#### Brief
Take from the records below each line that holds "back".

#### Input material
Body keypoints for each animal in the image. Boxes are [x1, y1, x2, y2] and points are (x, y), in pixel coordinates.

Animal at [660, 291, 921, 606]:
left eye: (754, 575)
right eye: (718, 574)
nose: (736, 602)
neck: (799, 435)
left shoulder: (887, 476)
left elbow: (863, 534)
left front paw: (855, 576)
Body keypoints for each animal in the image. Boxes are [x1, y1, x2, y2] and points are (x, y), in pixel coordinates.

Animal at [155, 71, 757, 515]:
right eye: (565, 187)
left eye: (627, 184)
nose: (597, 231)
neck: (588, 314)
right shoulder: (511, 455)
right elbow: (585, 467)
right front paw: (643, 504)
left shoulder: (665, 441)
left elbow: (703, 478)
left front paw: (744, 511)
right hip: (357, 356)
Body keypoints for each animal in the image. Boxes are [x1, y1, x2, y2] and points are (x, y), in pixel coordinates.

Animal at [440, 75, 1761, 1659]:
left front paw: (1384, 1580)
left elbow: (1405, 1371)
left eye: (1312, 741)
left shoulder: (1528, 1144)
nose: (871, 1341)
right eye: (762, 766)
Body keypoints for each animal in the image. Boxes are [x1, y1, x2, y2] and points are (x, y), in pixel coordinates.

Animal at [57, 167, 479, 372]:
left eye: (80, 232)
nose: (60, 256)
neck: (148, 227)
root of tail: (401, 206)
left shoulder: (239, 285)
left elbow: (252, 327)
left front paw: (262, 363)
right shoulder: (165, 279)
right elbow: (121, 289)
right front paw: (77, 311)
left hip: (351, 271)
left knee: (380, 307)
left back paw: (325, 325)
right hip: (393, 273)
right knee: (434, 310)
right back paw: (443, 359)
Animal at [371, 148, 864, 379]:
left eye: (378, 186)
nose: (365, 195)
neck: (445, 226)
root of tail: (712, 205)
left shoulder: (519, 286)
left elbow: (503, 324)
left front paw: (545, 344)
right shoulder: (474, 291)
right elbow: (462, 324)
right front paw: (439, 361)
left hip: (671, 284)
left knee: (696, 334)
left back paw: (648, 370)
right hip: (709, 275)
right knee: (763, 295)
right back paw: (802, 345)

#### Task response
left back paw: (325, 325)
right back paw: (443, 359)
left back paw: (648, 370)
right back paw: (802, 345)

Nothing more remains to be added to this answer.